Críticas a Pedro Sánchez
Faes ha criticado duramente la intervención de Sánchez, acusándolo de hacer “oposición retrospectiva” y de “insultar la inteligencia del auditorio”. La fundación lamenta que el único recurso del presidente, “sin presupuestos y sin vergüenza”, sea “la guerra de Aznar”.
El apoyo social a la decisión de Aznar
La fundación Faes intenta explicar que Aznar contó con el respaldo de los españoles para apoyar a Estados Unidos en la guerra de Irak, respaldándose en los resultados de las elecciones autonómicas y municipales de mayo de 2003, en las que el PP obtuvo mayorías absolutas en numerosos municipios.
España y la invasión de Irak
Faes niega que Aznar enviara tropas españolas a la guerra en Irak, aclarando que España no participó en la invasión y toma de control del territorio, acciones que fueron llevadas a cabo por tropas estadounidenses y británicas.
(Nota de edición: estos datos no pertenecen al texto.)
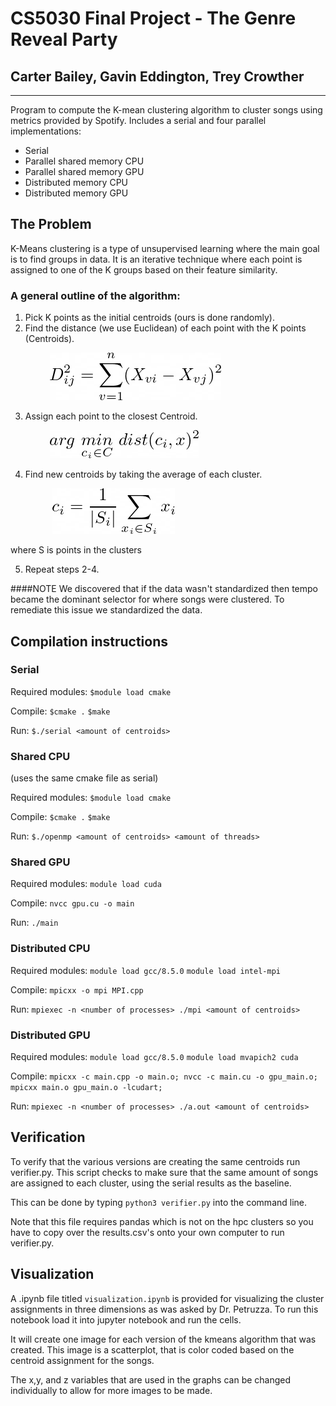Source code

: # CS5030 Final Project - The Genre Reveal Party
## Carter Bailey, Gavin Eddington, Trey Crowther

***

Program to compute the K-mean clustering algorithm to cluster songs using metrics provided by Spotify. Includes a serial and four parallel implementations:

* Serial
* Parallel shared memory CPU
* Parallel shared memory GPU
* Distributed memory CPU
* Distributed memory GPU

## The Problem

K-Means clustering is a type of unsupervised learning where the main goal is to find groups in data. It is an iterative technique where each point is assigned to one of the K groups based on their feature similarity.

### A general outline of the algorithm:

1. Pick K points as the initial centroids (ours is done randomly).
2. Find the distance (we use Euclidean) of each point with the K points (Centroids).

&nbsp;&nbsp;&nbsp;&nbsp;&nbsp;&nbsp;&nbsp;&nbsp;&nbsp;&nbsp;&nbsp;&nbsp;&nbsp;&nbsp;&nbsp;&nbsp;![](readMeImages/latex1.png)

3. Assign each point to the closest Centroid.

&nbsp;&nbsp;&nbsp;&nbsp;&nbsp;&nbsp;&nbsp;&nbsp;&nbsp;&nbsp;&nbsp;&nbsp;&nbsp;&nbsp;&nbsp;&nbsp;![](readMeImages/latex2.png)

4. Find new centroids by taking the average of each cluster.

&nbsp;&nbsp;&nbsp;&nbsp;&nbsp;&nbsp;&nbsp;&nbsp;&nbsp;&nbsp;&nbsp;&nbsp;&nbsp;&nbsp;&nbsp;&nbsp;
![](readMeImages/latex3.png) 

where S is points in the clusters

5. Repeat steps 2-4.


####NOTE
  We discovered that if the data wasn't standardized then tempo became the dominant selector for where songs were clustered. To remediate this issue we standardized the data.

## Compilation instructions

### **Serial**

Required modules: `$module load cmake`

Compile: `$cmake .` `$make`


Run: `$./serial <amount of centroids>`

### **Shared CPU**
(uses the same cmake file as serial)

Required modules: `$module load cmake`

Compile: `$cmake .` `$make`


Run: `$./openmp <amount of centroids> <amount of threads>`

### **Shared GPU**

Required modules: `module load cuda`

Compile: `nvcc gpu.cu -o main`

Run: `./main`

### **Distributed CPU**
Required modules: 
  `module load gcc/8.5.0`
  `module load intel-mpi`

Compile: `mpicxx -o mpi MPI.cpp`

Run: `mpiexec -n <number of processes> ./mpi <amount of centroids>`


### **Distributed GPU**
Required modules: 
  `module load gcc/8.5.0`
  `module load mvapich2 cuda`

Compile: `mpicxx -c main.cpp -o main.o; nvcc -c main.cu -o gpu_main.o; mpicxx main.o gpu_main.o -lcudart;`

Run: `mpiexec -n <number of processes> ./a.out <amount of centroids>`

## Verification

To verify that the various versions are creating the same centroids run verifier.py. This script checks to make sure that the same amount of songs are assigned to each cluster, using the serial results as the baseline.

This can be done by typing `python3 verifier.py` into the command line.

Note that this file requires pandas which is not on the hpc clusters so you have to copy over the results.csv's onto your own computer to run verifier.py. 

## Visualization

A .ipynb file titled `visualization.ipynb` is provided for visualizing the cluster assignments in three dimensions as was asked by Dr. Petruzza. To run this notebook load it into jupyter notebook and run the cells.

It will create one image for each version of the kmeans algorithm that was created. This image is a scatterplot, that is color coded based on the centroid assignment for the songs. 

The x,y, and z variables that are used in the graphs can be changed individually to allow for more images to be made.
Sin embargo, reconoce que España prestó apoyo político, avalando la interpretación de una resolución de Naciones Unidas que permitía la invasión, junto con otros países de la UE y la OTAN.
Las armas de destrucción masiva
Faes insiste en que Saddam Hussein poseía armas de destrucción masiva y las utilizó contra su propio pueblo. Argumenta que al no permitir la verificación de su desarme por parte de los inspectores de la ONU, la intervención militar se hizo inevitable. A pesar de que no se encontraron dichas armas en el momento de la invasión, Faes defiende que el Gobierno de Aznar actuó en función de la información que tenía y de la lógica.
La ausencia de armas de destrucción masiva confirmada tras la invasión
Las investigaciones posteriores a la invasión de Irak en 2003 confirmaron que no existían armas de destrucción masiva en el país en ese momento. El Grupo de Investigación de Irak (ISG) y la CIA determinaron que Saddam Hussein no poseía arsenales de armas químicas, biológicas o nucleares activas, ni había reiniciado programas de producción.